Metropolitan News-Enterprise


Tuesday, January 8, 2008


Page 3


Retired Judge Bruce Einhorn Joins Alternative Resolution Centers


By a MetNews Staff Writer


Retired Immigration Judge Bruce Einhorn has joined Alternative Resolution Centers as an arbitrator and mediator, the firm said yesterday.

Einhorn was an immigration judge from 1990 to 2007, prior to which he was an attorney at the Justice Department. He became internationally known there during his 11-year stint as chief litigator for the Office of Special Investigations, which identified war criminals of the Word War II era and sought to deport them.

ARC President Amy Newman said Einhorn would concentrate on matters involving civil rights, complex litigation, business law, fee disputes, entertainment,

employment, medical and legal malpractice, products liability, and Title IX, which deals with discrimination by educational institutions.

“Judge Bruce Einhorn is a brilliant man who strives for excellence and achieves success in all of his endeavors,” Newman said in a statement. “He is very well-known, exceptionally accomplished, and his wealth of experience as a judge, litigator and negotiator speaks for itself. It’s the perfect recipe for success as a private neutral.”

Einhorn said in a release:

“I am privileged and excited to join forces with ARC and my colleagues in the legal community to apply alternative dispute resolution to 21st Century challenges. The more we can fairly and efficiently resolve matters outside our courtrooms, the more we can advance the quality of life for people and businesses.”

Einhorn’s best-known case as an IJ was that of the “L.A. 8”— seven Palestinians and the Kenyan wife of one of the seven, who were arrested in January 1987 and accused of involvement with the Popular Front for the Liberation of Palestine, a faction within the Palestine Liberation Organization.

They did not dispute allegations that the PFLP was involved in terrorist activities between 1984 and 1986, but said their support for Palestinian causes was political and humanitarian only and that they did nothing to further terrorism.

The case came to an end in October when the last two of those charged reached an agreement with the government, giving up their right to apply for citizenship for at least three years and rendering moot Einhorn’s orders finding the government guilty of misconduct warranting dismissal, in exchange for which the government dismissed all charges and agreed not to seek removal of either of the men in the future based on any of their political activities or associations.
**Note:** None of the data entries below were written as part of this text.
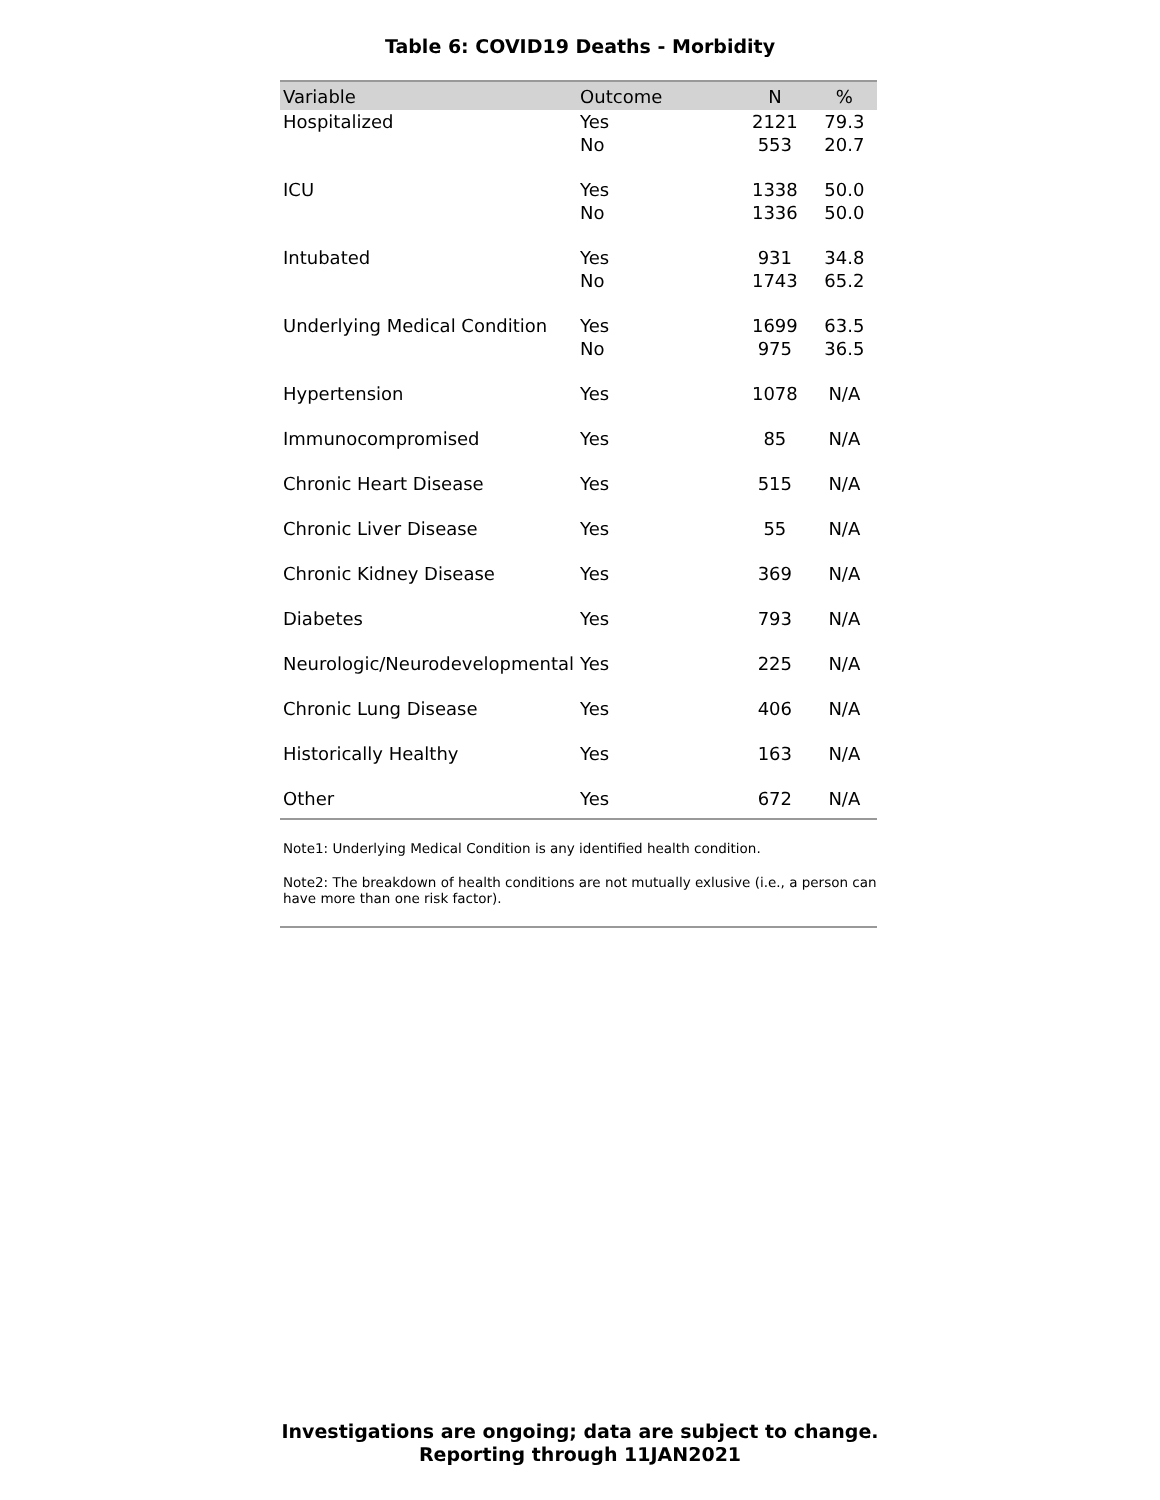Table 6: COVID19 Deaths - Morbidity
| Variable | Outcome | N | % |
| --- | --- | --- | --- |
| Hospitalized | Yes | 2121 | 79.3 |
| | No | 553 | 20.7 |
| ICU | Yes | 1338 | 50.0 |
| | No | 1336 | 50.0 |
| Intubated | Yes | 931 | 34.8 |
| | No | 1743 | 65.2 |
| Underlying Medical Condition | Yes | 1699 | 63.5 |
| | No | 975 | 36.5 |
| Hypertension | Yes | 1078 | N/A |
| Immunocompromised | Yes | 85 | N/A |
| Chronic Heart Disease | Yes | 515 | N/A |
| Chronic Liver Disease | Yes | 55 | N/A |
| Chronic Kidney Disease | Yes | 369 | N/A |
| Diabetes | Yes | 793 | N/A |
| Neurologic/Neurodevelopmental | Yes | 225 | N/A |
| Chronic Lung Disease | Yes | 406 | N/A |
| Historically Healthy | Yes | 163 | N/A |
| Other | Yes | 672 | N/A |
Note1: Underlying Medical Condition is any identified health condition.
Note2: The breakdown of health conditions are not mutually exlusive (i.e., a person can have more than one risk factor).
Investigations are ongoing; data are subject to change.
Reporting through 11JAN2021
The litigation had tested the extent to which aliens residing in the Unites States may exercise the rights of U.S. citizens. In ordering dismissal, Einhorn said the government had repeatedly failed to comply with discovery orders, and that “[t]he attenuation of these proceedings is a festering wound on the body of these respondents and an embarrassment to the rule of law.”

Einhorn is also known for his leadership and activism in the Anti-Defamation League, his teaching at Pepperdine University School of Law—where he was awarded the David McKibben Excellence in Teaching Award as outstanding adjunct faculty members, and his work as a Hollywood scriptwriter and consultant on movies and television shows.

He was largely the basis for the character of the OSI prosecutor in the motion picture The Music Box, starring Jessica Lange, and served as a senior advisor to Steven Spielberg’s Survivors of the Shoah Visual History Foundation.

He has also been honored by the State Bar of California, the Bah’ai community in Southern California; the Arab American and Iran-American bar associations,  and the Israeli government.

Einhorn is a frequent lecturer and legal education seminar leader for national and international organizations on the topics of immigration law and reform and health care law and medical malpractice. He is the author of articles and op-ed pieces on human rights and related topics.